EXCERPT PROVIDED:
- - - - - - -

# Acoustical panel for door



## Dwight Angus (Dec 17, 2007)

The HT entrance is from the back corner so the doorway forms part of the back left corner of the room. What type of acoustical panel is suitable to hang on the door ie thickness/ material and how should it be attached?


----------



## bpape (Sep 14, 2006)

It would depend on the rest of the room treatment. If you're wanting some additional bass control, plan on something at least 4" thick. French cleats or Z Clips would work very well on a door.


----------



## Dwight Angus (Dec 17, 2007)

Hello Bryan

I am looking for bass control but 4 inches thick on a door might limit how far the door can open before
the treatment meets the room boundary wall as the door opens into the room 
THe rest of the room is as follows:
-Screen wall completely treated OC703 2 inches thick
-rear wall OC703 6 inches thick completely treated
-side walls OC703 2 inches thick for reflection points

lack of available corner space for bass traps. Front/rear walls built out to modestly compensate.

- - - - - - -

INFORMATION SHOWN:
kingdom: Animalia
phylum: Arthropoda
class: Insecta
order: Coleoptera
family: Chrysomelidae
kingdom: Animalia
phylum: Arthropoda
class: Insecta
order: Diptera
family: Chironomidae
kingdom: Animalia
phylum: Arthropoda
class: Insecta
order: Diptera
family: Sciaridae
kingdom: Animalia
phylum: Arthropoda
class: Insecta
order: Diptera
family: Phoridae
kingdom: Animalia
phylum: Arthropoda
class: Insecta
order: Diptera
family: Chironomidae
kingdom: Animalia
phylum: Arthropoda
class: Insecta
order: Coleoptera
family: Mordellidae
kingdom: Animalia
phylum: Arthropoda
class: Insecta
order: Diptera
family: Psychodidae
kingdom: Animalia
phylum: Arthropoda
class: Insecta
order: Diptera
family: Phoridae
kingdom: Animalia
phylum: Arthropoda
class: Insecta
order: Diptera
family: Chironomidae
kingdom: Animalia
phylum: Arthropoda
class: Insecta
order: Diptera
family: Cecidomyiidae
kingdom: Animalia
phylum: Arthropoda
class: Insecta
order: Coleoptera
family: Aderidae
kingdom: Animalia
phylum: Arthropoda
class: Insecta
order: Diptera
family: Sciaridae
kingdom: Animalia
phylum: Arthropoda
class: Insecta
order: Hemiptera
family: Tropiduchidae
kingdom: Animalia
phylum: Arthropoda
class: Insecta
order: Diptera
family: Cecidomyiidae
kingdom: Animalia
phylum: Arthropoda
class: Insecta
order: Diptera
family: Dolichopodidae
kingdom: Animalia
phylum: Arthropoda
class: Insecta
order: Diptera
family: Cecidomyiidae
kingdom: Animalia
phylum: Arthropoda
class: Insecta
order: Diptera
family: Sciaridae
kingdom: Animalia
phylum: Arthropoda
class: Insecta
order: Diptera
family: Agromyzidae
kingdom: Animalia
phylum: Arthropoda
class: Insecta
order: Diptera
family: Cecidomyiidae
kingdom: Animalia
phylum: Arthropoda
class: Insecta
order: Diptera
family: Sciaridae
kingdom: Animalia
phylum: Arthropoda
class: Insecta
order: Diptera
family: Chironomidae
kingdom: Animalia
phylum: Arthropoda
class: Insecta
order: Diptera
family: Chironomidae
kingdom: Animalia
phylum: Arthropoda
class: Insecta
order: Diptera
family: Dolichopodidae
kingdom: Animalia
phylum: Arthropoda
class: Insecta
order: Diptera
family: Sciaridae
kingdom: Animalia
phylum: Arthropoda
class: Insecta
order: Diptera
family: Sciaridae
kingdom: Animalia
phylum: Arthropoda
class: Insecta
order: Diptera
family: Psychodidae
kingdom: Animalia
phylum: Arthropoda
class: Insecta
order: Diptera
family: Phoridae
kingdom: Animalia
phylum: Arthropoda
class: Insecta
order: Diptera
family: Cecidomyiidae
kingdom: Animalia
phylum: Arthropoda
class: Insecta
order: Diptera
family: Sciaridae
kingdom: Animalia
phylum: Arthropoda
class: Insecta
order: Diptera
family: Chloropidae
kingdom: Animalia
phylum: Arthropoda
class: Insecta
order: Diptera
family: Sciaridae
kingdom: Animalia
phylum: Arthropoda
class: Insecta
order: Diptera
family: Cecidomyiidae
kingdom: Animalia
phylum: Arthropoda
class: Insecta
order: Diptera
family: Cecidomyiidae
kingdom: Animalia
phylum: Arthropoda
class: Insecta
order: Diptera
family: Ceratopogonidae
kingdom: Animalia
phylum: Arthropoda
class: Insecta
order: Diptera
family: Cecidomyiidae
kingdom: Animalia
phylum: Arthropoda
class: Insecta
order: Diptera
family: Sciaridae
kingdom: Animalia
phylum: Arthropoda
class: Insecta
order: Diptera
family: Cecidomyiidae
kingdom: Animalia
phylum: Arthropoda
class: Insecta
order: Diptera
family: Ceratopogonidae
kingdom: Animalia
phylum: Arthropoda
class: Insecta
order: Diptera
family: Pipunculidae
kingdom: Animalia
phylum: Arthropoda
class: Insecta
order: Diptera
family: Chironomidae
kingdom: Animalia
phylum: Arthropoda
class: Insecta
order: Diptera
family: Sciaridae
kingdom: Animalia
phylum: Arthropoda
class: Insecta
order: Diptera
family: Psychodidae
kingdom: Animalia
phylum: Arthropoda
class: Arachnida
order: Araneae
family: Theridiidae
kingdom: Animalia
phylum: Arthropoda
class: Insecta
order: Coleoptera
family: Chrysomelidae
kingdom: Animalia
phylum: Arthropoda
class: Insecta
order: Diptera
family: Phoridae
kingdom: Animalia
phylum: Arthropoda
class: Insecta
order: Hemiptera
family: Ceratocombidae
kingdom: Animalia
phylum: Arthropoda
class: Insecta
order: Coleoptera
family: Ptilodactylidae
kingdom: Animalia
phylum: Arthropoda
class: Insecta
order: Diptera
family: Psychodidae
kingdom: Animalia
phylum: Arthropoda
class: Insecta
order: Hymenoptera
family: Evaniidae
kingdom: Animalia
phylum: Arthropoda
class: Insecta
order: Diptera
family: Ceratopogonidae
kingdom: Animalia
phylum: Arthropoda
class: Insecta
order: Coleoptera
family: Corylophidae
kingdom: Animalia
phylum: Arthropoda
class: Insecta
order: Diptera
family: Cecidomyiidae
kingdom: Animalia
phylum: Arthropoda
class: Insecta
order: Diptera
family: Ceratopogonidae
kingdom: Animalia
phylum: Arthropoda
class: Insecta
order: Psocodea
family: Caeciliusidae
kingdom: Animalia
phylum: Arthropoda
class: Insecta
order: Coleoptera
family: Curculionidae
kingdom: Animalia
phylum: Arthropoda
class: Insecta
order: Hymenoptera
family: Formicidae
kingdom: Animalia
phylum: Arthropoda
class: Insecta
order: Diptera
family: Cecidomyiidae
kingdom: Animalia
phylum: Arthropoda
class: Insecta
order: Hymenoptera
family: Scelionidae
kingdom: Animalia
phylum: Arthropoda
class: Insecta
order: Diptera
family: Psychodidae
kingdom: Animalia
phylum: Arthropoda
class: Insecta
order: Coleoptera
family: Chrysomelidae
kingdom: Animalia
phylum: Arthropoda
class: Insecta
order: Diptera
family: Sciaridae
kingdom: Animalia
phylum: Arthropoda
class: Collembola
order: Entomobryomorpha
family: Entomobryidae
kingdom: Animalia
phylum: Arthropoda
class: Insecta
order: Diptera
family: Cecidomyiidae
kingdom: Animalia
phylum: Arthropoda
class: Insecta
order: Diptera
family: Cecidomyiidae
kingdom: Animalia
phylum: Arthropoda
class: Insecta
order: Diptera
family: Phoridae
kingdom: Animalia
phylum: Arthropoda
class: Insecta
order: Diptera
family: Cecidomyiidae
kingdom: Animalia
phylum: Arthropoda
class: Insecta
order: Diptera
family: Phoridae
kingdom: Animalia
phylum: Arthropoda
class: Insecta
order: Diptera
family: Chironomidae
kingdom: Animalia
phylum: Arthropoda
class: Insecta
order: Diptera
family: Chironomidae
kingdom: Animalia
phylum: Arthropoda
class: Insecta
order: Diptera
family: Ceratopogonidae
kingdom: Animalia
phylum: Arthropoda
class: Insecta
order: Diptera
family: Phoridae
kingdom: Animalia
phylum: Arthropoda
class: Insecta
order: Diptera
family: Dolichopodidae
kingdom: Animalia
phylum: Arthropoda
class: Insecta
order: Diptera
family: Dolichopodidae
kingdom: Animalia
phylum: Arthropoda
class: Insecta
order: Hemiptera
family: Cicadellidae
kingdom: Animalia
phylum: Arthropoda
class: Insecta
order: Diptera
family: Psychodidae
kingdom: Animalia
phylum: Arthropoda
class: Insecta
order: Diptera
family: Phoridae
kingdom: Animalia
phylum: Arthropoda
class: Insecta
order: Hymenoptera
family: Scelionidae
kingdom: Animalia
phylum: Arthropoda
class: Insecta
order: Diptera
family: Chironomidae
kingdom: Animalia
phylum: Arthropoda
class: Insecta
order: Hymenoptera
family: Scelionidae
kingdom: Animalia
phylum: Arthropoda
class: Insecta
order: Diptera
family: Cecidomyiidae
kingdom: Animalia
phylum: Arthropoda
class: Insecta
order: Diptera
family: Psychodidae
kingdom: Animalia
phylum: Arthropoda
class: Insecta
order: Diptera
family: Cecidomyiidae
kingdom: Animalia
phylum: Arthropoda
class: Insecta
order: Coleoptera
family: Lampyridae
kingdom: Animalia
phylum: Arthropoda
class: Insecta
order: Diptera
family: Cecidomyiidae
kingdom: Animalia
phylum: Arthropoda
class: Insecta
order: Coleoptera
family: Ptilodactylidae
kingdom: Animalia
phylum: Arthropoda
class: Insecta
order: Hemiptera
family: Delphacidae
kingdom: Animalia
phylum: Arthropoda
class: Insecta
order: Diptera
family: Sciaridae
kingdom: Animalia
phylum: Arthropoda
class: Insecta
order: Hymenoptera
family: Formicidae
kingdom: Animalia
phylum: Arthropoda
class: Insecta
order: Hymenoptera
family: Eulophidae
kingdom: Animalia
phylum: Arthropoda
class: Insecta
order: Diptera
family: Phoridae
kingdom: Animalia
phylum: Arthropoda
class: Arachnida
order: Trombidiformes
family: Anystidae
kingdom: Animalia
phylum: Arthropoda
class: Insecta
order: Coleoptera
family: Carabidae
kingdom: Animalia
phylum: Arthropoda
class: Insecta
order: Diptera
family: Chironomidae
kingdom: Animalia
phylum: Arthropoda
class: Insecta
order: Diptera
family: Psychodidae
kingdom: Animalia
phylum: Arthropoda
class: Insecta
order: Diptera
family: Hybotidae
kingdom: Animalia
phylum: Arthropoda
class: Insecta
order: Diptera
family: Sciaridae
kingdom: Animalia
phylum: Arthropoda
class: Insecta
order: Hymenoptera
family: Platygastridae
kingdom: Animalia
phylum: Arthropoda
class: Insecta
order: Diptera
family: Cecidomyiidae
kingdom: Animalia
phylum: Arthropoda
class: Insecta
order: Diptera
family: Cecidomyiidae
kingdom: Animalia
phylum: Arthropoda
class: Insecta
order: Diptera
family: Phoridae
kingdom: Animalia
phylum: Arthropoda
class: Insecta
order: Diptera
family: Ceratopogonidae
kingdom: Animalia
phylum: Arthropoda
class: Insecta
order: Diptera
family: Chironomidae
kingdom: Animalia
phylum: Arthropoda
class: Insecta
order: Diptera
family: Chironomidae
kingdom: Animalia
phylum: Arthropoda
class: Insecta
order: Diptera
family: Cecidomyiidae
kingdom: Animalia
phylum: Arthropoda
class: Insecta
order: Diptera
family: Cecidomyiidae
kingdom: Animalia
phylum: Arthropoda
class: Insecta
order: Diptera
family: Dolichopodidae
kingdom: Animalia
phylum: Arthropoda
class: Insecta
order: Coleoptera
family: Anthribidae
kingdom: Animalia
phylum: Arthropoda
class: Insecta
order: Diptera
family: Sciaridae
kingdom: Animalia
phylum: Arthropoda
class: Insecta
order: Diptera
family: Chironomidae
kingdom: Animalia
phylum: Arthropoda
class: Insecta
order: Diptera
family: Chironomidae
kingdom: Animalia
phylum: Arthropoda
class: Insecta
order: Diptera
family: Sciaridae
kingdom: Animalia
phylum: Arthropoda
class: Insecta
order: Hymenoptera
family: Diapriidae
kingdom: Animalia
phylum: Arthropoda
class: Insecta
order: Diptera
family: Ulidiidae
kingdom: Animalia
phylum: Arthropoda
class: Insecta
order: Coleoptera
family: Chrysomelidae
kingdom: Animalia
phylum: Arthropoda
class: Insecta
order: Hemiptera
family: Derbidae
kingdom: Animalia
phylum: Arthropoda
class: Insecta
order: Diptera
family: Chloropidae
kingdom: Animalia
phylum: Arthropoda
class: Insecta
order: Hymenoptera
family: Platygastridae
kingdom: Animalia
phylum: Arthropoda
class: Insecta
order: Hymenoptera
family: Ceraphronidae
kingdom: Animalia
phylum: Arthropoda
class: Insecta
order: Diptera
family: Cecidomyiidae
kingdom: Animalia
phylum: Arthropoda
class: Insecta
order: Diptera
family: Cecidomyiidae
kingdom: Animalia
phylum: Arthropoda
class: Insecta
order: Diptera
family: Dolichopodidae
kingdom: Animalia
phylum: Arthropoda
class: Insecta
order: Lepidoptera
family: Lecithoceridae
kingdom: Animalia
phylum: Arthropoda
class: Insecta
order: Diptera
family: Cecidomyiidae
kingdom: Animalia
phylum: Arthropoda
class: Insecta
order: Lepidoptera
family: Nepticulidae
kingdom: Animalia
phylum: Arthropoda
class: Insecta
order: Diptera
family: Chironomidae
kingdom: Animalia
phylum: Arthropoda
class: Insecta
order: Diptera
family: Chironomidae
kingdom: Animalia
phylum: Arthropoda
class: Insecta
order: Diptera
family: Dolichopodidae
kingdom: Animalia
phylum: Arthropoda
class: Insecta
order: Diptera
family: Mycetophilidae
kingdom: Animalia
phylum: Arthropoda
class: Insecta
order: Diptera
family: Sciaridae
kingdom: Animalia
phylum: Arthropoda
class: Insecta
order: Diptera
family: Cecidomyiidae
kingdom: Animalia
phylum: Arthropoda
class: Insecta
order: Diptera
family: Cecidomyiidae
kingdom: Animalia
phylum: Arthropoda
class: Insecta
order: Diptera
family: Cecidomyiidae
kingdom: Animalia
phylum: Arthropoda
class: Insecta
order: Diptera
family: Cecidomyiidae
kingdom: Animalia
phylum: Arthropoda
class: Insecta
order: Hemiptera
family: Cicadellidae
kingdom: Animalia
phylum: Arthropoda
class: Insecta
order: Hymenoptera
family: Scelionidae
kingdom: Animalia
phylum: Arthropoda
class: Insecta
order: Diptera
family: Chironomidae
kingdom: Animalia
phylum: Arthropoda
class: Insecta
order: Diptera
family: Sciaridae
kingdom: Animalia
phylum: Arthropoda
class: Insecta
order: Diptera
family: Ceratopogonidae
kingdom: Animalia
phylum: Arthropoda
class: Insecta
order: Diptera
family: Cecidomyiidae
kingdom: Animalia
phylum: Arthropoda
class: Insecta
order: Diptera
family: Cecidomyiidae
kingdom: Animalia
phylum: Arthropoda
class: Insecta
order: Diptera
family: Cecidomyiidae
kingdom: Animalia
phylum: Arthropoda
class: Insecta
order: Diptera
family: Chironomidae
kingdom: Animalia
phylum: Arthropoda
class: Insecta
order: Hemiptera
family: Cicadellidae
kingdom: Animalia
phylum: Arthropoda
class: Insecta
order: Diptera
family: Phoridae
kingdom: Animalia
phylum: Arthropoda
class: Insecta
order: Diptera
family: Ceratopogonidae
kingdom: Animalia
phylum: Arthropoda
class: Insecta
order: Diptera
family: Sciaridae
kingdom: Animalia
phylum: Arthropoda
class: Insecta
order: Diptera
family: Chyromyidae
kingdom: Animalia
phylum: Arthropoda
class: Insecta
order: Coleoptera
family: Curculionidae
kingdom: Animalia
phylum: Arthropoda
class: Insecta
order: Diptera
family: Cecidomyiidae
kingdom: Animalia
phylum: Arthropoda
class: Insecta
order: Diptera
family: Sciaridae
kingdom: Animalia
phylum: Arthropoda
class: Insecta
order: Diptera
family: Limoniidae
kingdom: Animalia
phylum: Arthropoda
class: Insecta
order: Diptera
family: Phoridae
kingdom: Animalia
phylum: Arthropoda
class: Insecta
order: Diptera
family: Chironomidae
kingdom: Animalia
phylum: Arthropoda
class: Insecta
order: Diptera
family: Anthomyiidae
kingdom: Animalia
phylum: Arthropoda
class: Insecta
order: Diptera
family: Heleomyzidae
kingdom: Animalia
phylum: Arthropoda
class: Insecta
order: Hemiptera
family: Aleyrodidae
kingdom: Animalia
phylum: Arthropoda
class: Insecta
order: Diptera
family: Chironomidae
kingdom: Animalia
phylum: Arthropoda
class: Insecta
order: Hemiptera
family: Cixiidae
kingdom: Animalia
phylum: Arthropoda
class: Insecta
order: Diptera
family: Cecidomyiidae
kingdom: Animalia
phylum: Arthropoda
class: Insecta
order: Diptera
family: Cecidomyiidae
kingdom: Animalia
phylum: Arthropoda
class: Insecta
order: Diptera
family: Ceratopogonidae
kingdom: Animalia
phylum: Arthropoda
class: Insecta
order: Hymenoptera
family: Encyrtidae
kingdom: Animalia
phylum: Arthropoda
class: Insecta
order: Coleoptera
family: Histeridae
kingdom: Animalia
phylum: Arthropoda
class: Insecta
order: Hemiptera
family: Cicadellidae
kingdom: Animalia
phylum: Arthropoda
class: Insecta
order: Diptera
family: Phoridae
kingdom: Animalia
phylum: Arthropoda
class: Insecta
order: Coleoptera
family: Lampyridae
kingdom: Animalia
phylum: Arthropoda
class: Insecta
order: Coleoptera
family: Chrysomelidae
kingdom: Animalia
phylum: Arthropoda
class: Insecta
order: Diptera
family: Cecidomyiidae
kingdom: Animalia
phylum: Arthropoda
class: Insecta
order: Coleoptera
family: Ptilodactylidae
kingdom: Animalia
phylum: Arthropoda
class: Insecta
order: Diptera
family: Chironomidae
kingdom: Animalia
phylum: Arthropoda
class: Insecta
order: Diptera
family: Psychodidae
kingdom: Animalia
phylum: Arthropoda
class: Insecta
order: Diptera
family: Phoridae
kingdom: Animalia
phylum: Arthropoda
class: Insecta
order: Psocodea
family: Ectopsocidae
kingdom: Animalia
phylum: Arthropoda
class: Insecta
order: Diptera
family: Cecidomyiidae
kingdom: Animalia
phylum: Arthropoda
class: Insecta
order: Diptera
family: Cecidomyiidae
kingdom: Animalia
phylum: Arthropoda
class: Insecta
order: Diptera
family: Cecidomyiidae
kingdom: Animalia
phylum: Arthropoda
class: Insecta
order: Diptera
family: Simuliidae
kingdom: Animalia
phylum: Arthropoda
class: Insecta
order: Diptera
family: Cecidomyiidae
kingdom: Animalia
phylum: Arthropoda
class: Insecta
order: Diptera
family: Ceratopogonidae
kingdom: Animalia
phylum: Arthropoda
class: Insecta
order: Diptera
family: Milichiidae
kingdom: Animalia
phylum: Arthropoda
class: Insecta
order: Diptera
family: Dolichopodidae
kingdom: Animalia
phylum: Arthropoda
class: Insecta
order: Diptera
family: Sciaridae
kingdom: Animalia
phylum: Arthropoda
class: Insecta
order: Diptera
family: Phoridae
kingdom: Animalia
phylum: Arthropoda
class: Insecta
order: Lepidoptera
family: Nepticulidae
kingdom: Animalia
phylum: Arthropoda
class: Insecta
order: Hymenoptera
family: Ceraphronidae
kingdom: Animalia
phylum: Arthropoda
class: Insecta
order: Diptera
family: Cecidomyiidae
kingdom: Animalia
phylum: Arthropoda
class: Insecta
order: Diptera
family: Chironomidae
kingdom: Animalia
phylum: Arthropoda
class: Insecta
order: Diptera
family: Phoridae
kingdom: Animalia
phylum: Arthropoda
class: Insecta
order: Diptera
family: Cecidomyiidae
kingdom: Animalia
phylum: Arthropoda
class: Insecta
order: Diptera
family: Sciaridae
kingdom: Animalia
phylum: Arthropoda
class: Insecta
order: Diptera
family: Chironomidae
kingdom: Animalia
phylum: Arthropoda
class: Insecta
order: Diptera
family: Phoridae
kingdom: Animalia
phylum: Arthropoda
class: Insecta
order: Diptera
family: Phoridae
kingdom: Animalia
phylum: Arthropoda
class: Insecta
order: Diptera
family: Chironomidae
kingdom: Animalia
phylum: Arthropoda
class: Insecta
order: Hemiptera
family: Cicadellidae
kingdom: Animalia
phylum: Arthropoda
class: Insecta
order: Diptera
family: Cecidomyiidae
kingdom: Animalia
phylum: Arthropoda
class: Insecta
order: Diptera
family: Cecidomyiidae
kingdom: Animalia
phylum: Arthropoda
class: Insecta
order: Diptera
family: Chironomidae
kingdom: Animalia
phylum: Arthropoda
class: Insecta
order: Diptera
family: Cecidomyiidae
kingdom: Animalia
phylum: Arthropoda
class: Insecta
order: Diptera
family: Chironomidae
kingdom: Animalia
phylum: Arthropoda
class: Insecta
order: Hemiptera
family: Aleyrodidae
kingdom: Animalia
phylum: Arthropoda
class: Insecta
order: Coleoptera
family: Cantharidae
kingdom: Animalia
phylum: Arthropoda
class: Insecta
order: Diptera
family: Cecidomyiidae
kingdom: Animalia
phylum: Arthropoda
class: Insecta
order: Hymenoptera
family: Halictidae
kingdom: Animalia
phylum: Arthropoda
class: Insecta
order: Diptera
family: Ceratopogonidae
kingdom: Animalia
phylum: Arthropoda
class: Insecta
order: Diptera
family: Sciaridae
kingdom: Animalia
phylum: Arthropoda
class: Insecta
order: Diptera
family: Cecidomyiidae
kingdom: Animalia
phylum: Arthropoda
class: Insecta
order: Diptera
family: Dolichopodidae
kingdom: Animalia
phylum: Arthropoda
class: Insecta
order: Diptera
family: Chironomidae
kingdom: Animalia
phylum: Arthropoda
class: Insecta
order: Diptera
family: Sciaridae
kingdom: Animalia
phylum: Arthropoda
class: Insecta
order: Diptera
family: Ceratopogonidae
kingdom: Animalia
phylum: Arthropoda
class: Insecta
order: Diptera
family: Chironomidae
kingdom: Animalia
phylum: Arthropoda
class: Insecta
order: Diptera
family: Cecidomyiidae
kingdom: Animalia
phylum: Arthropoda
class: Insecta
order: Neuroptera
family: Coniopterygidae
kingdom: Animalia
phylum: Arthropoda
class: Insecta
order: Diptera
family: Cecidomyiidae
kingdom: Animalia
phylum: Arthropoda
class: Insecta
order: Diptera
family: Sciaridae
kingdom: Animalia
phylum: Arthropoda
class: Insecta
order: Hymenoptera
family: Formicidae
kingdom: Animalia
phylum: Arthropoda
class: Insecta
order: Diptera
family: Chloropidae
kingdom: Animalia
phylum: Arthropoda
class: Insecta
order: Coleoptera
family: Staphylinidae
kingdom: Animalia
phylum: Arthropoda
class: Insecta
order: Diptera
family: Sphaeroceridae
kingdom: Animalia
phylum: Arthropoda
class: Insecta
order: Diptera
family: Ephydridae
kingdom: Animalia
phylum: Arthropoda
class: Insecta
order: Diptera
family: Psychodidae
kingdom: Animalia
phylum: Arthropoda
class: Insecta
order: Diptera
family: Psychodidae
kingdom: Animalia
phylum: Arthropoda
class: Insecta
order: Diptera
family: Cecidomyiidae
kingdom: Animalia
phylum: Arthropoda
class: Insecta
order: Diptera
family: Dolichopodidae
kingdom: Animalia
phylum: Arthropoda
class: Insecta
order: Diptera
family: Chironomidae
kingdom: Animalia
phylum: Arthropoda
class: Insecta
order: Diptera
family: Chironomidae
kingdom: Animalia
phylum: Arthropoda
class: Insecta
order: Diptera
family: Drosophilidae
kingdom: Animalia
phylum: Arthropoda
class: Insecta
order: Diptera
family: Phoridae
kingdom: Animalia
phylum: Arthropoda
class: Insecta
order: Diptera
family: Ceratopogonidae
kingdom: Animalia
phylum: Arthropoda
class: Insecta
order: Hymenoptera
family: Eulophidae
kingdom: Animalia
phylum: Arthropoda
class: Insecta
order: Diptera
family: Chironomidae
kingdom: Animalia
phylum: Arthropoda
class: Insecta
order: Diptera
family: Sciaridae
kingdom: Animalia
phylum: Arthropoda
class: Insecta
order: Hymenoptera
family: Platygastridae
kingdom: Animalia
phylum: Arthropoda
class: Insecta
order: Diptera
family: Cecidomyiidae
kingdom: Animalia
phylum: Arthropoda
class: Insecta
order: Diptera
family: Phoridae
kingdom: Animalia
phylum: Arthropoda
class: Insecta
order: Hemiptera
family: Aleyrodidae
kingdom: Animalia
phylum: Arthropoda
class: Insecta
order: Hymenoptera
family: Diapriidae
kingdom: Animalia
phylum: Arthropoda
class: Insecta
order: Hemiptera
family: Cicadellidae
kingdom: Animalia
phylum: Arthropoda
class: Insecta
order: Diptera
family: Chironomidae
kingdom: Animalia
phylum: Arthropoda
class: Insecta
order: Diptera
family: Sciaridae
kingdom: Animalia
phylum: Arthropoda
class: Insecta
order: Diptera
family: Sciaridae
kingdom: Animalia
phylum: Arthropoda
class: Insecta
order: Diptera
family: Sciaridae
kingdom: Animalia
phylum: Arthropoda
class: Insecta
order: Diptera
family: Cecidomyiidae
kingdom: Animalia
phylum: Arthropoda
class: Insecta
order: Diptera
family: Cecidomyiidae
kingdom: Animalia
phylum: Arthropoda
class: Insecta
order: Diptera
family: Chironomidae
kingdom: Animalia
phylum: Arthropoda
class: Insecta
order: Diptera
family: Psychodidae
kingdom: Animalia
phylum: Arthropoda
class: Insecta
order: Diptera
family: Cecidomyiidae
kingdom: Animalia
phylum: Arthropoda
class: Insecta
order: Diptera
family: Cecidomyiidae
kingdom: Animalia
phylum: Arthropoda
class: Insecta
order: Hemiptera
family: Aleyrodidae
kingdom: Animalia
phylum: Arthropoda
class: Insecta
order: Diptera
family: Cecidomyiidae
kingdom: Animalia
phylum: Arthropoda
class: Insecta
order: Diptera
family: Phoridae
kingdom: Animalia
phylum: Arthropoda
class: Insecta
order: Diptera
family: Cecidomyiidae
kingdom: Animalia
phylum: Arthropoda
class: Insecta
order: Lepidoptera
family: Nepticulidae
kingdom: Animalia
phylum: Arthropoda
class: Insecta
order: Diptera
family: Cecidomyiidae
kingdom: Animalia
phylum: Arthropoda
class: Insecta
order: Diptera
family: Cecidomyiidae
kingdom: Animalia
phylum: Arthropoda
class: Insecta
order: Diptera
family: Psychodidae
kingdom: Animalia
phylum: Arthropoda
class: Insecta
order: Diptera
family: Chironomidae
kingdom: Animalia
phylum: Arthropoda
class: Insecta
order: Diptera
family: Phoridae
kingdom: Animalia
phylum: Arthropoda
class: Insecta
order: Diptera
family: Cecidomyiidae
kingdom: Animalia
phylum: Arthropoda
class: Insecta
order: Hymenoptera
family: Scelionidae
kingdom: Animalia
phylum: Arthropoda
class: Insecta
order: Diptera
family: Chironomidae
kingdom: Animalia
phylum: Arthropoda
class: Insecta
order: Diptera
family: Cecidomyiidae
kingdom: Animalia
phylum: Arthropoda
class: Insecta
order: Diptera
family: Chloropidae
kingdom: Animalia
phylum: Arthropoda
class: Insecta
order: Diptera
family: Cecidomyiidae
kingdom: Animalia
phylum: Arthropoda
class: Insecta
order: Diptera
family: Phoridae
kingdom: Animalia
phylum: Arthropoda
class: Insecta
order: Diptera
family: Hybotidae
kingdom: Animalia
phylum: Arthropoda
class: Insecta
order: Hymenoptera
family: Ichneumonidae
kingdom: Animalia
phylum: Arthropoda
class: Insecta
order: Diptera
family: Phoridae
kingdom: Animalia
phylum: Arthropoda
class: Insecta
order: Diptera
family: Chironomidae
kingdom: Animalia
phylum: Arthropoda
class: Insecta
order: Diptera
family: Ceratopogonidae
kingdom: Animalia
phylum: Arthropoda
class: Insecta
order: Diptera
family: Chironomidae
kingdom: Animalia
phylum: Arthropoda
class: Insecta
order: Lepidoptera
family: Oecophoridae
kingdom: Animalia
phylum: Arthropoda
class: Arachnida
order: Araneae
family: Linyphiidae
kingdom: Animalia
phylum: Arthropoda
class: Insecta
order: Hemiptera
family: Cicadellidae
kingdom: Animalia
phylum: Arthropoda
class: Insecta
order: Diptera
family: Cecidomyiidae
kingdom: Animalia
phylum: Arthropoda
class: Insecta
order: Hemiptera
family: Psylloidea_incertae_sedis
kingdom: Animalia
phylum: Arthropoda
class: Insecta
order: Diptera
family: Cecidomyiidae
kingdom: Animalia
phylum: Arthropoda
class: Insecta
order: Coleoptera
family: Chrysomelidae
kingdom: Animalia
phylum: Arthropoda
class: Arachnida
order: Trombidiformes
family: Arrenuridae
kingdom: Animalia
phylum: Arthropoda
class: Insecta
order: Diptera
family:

- - - - - - -

SET EXERCISE 1: Decide whether each statement agrees with the forum thread on the door acoustical panel, answering yes or no and quoting the exact words of the thread that settle it: (a) The door of the room opens into the room. (b) The rear wall is treated with OC703 that is 2 inches thick. (c) French cleats or Z Clips are suggested for mounting a panel on a door.
SET EXERCISE 2: Reproduce everything in the forum thread on the door acoustical panel from "# Acoustical panel" down to "it be attached?".

CORRECT ANSWER 1:
(a) Yes: "as the door opens into the room"
(b) No: "rear wall OC703 6 inches thick completely treated"
(c) Yes: "French cleats or Z Clips would work very well on a door."

CORRECT ANSWER 2:
# Acoustical panel for door



## Dwight Angus (Dec 17, 2007)

The HT entrance is from the back corner so the doorway forms part of the back left corner of the room. What type of acoustical panel is suitable to hang on the door ie thickness/ material and how should it be attached?